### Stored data
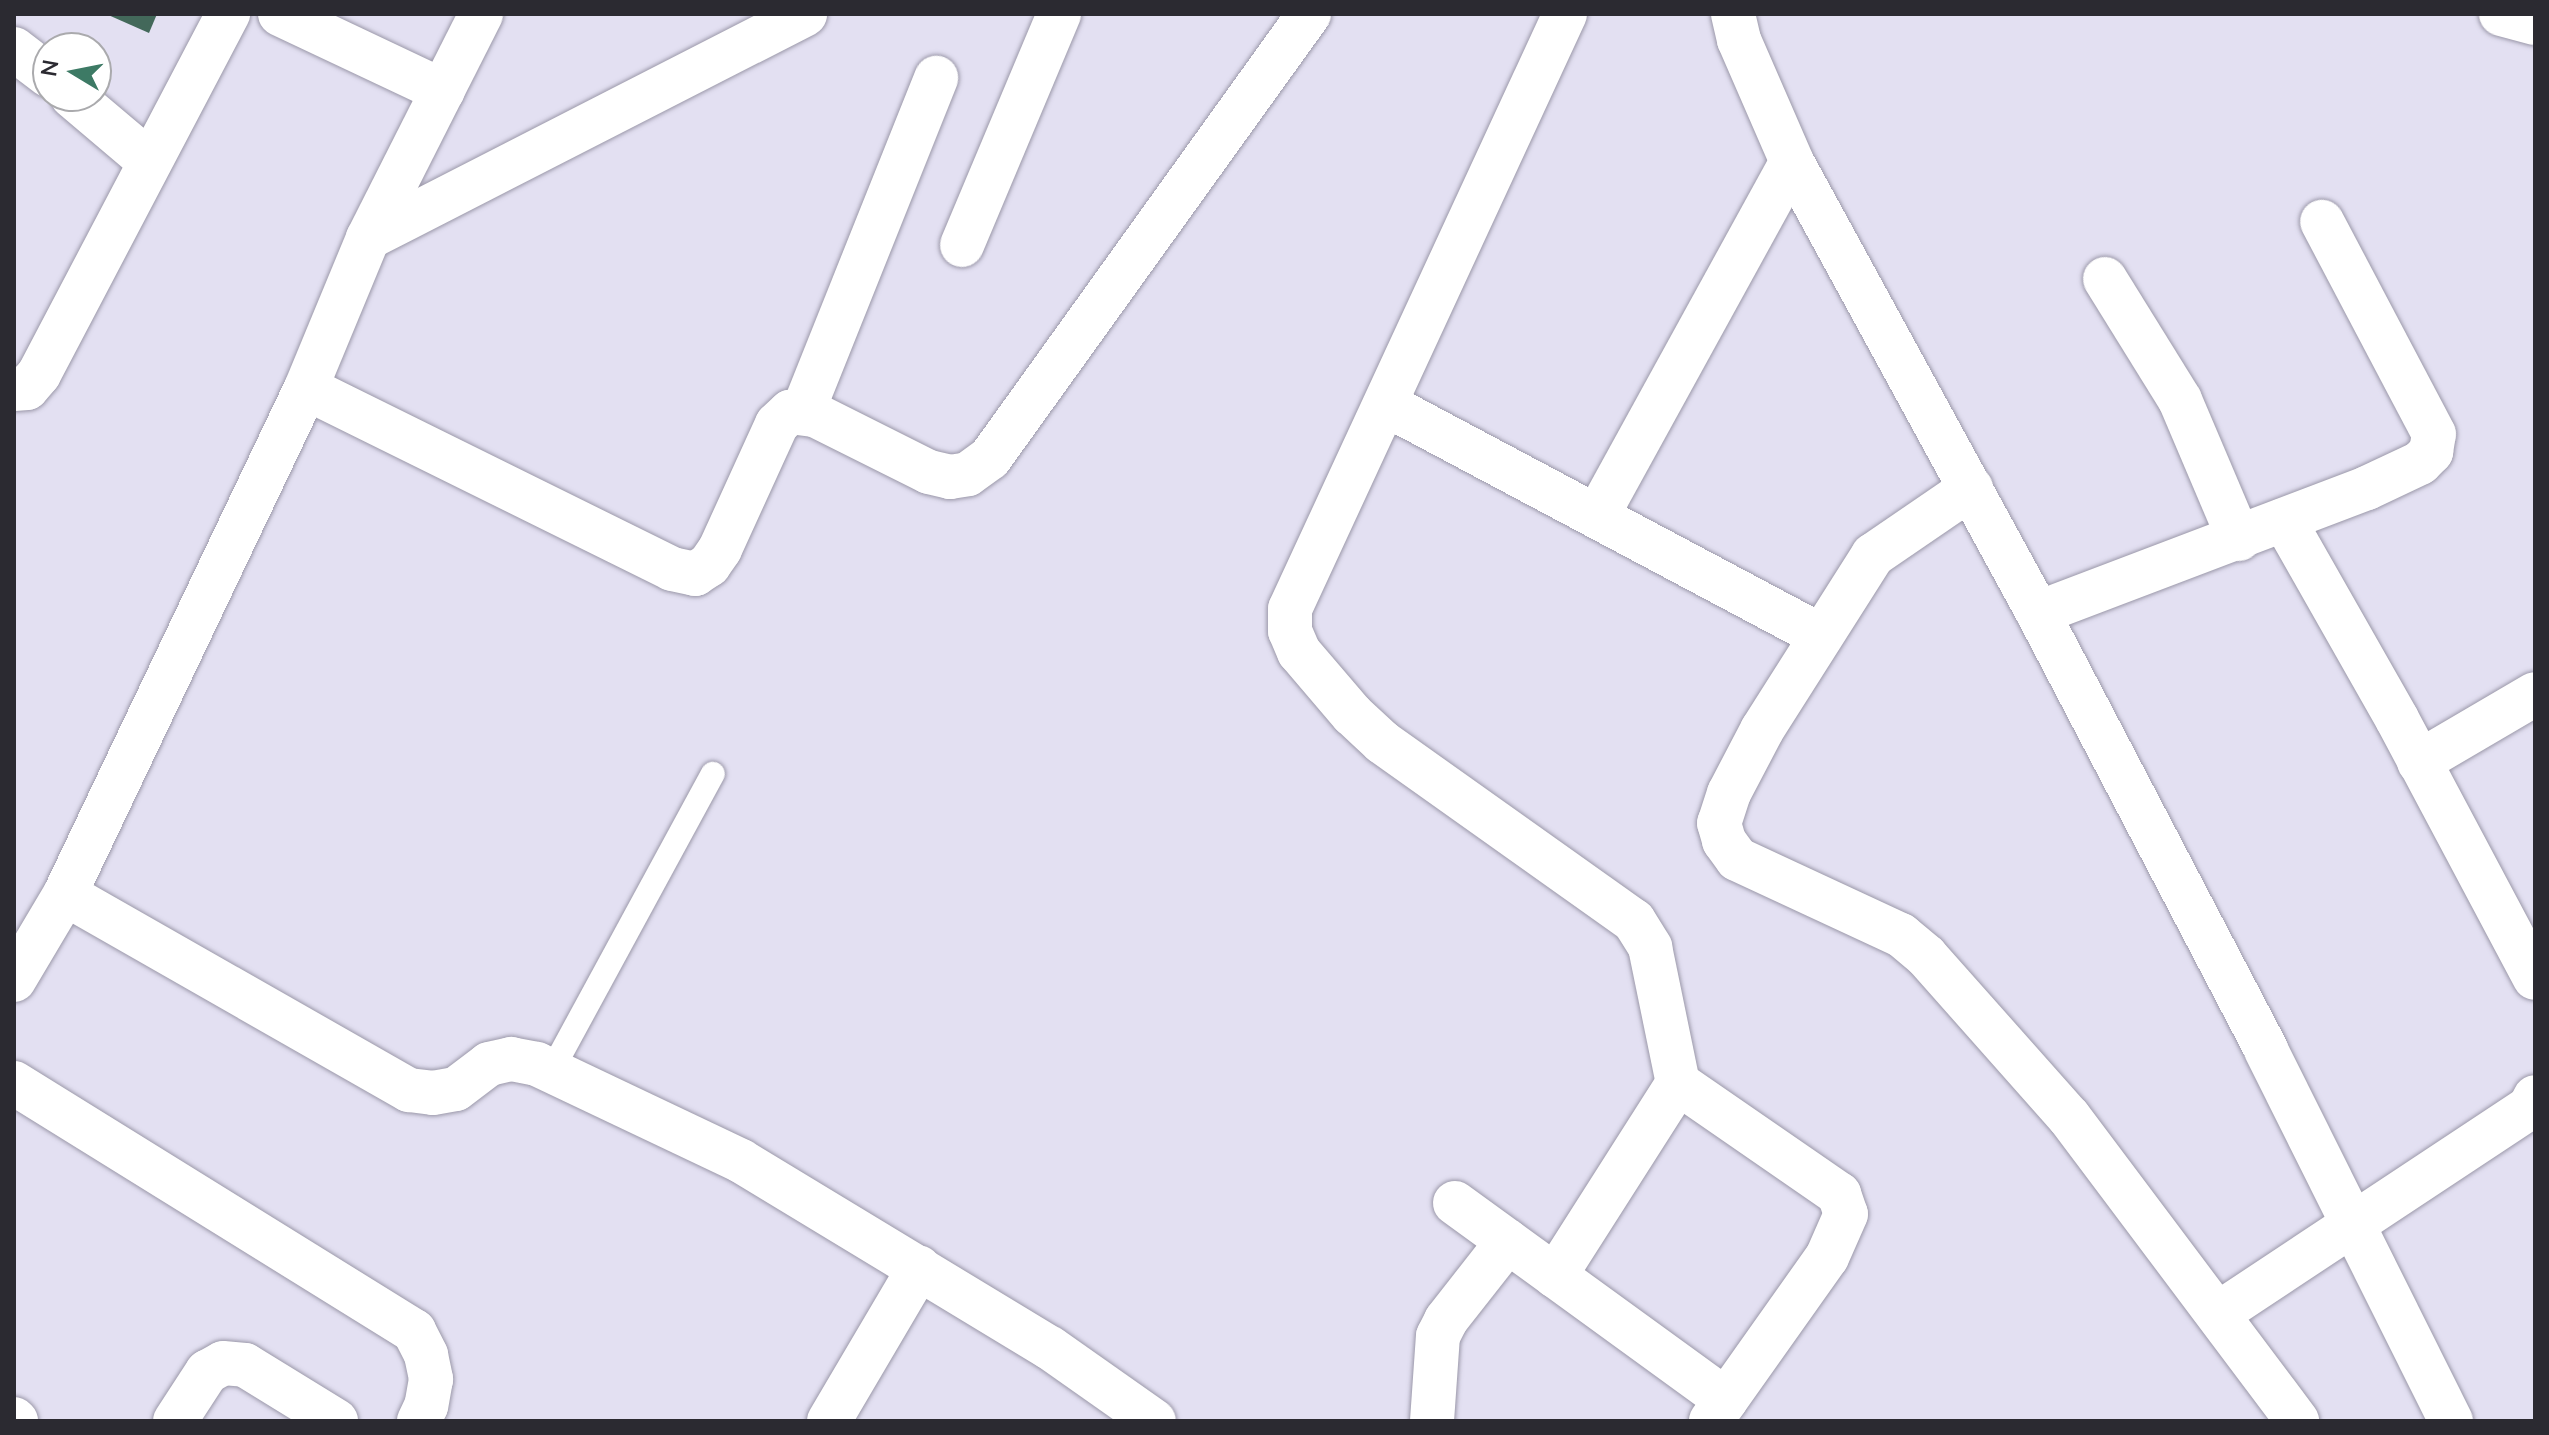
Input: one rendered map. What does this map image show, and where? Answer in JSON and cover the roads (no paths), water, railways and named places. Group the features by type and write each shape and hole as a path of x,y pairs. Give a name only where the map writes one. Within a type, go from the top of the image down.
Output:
{"street":[{"path":"14,389 27,388 39,374 228,14"},
{"path":"280,14 443,91"},
{"path":"14,980 65,894 306,388 368,238 481,14"},
{"path":"368,238 805,14"},
{"path":"962,245 1059,14"},
{"path":"306,388 672,569 695,574 709,565 720,549 777,424 790,412 803,411 929,472 950,477 968,474 990,458 1309,14"},
{"path":"1455,1203 1555,1276 1718,1411 1827,1257 1846,1214 1839,1194 1678,1083 1650,947 1634,921 1382,742 1352,714 1299,652 1290,631 1290,609 1565,14"},
{"path":"1733,14 1739,40 1792,162 2038,613 2355,1226 2451,1421"},
{"path":"2501,14 2535,23"},
{"path":"14,49 32,63"},
{"path":"803,411 936,78"},
{"path":"91,112 150,162"},
{"path":"1597,516 1792,162"},
{"path":"2038,613 2239,539 2420,463 2431,452 2434,434 2322,222"},
{"path":"2105,279 2180,400 2239,539"},
{"path":"1385,404 1821,636"},
{"path":"1971,488 1873,555 1762,730 1729,793 1719,823 1724,841 1737,859 1901,935 1926,956 2069,1117 2297,1421"},
{"path":"2284,520 2535,978"},
{"path":"2419,762 2535,694"},
{"path":"65,894 409,1090 433,1093 456,1089 489,1064 511,1059 552,1070 741,1161 1050,1348 1154,1421"},
{"path":"14,1083 414,1331 426,1355 431,1379 426,1406 419,1421"},
{"path":"1555,1276 1678,1083"},
{"path":"2219,1313 2355,1226 2530,1107 2535,1097"},
{"path":"1432,1421 1438,1336 1446,1320 1508,1241"},
{"path":"829,1421 919,1268"},
{"path":"175,1421 207,1372 223,1363 245,1365 336,1421"}],"lane":[{"path":"552,1070 713,774"}]}
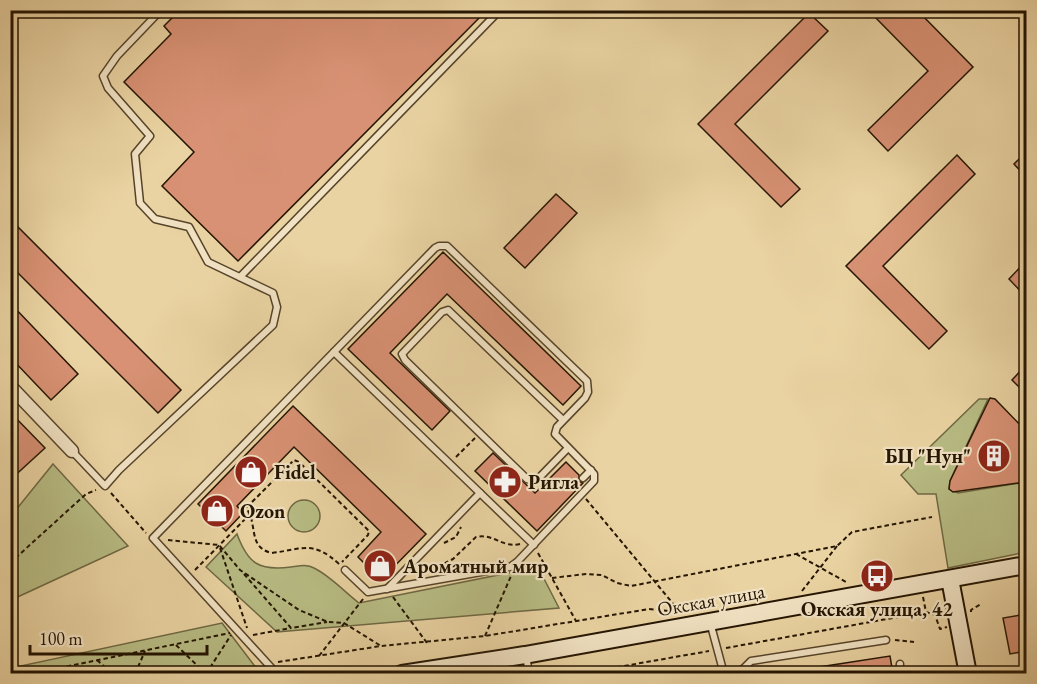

### ACTION ITEM
Reproduce all entries exactly. Pictures do not belong in the copy.

### PROBLEM SOLUTION
Input: one rendered map. What does this map image show, and where? Answer in JSON and cover the roads (no paths), water, railways and named places. Group the features by type and write each shape and hole as a path of x,y pairs. Give a name only where the map writes one. Within a type, go from the top of the image down.
Output:
{"street":[{"path":"14,389 27,388 39,374 228,14"},
{"path":"280,14 443,91"},
{"path":"14,980 65,894 306,388 368,238 481,14"},
{"path":"368,238 805,14"},
{"path":"962,245 1059,14"},
{"path":"306,388 672,569 695,574 709,565 720,549 777,424 790,412 803,411 929,472 950,477 968,474 990,458 1309,14"},
{"path":"1455,1203 1555,1276 1718,1411 1827,1257 1846,1214 1839,1194 1678,1083 1650,947 1634,921 1382,742 1352,714 1299,652 1290,631 1290,609 1565,14"},
{"path":"1733,14 1739,40 1792,162 2038,613 2355,1226 2451,1421"},
{"path":"2501,14 2535,23"},
{"path":"14,49 32,63"},
{"path":"803,411 936,78"},
{"path":"91,112 150,162"},
{"path":"1597,516 1792,162"},
{"path":"2038,613 2239,539 2420,463 2431,452 2434,434 2322,222"},
{"path":"2105,279 2180,400 2239,539"},
{"path":"1385,404 1821,636"},
{"path":"1971,488 1873,555 1762,730 1729,793 1719,823 1724,841 1737,859 1901,935 1926,956 2069,1117 2297,1421"},
{"path":"2284,520 2535,978"},
{"path":"2419,762 2535,694"},
{"path":"65,894 409,1090 433,1093 456,1089 489,1064 511,1059 552,1070 741,1161 1050,1348 1154,1421"},
{"path":"14,1083 414,1331 426,1355 431,1379 426,1406 419,1421"},
{"path":"1555,1276 1678,1083"},
{"path":"2219,1313 2355,1226 2530,1107 2535,1097"},
{"path":"1432,1421 1438,1336 1446,1320 1508,1241"},
{"path":"829,1421 919,1268"},
{"path":"175,1421 207,1372 223,1363 245,1365 336,1421"}],"lane":[{"path":"552,1070 713,774"}]}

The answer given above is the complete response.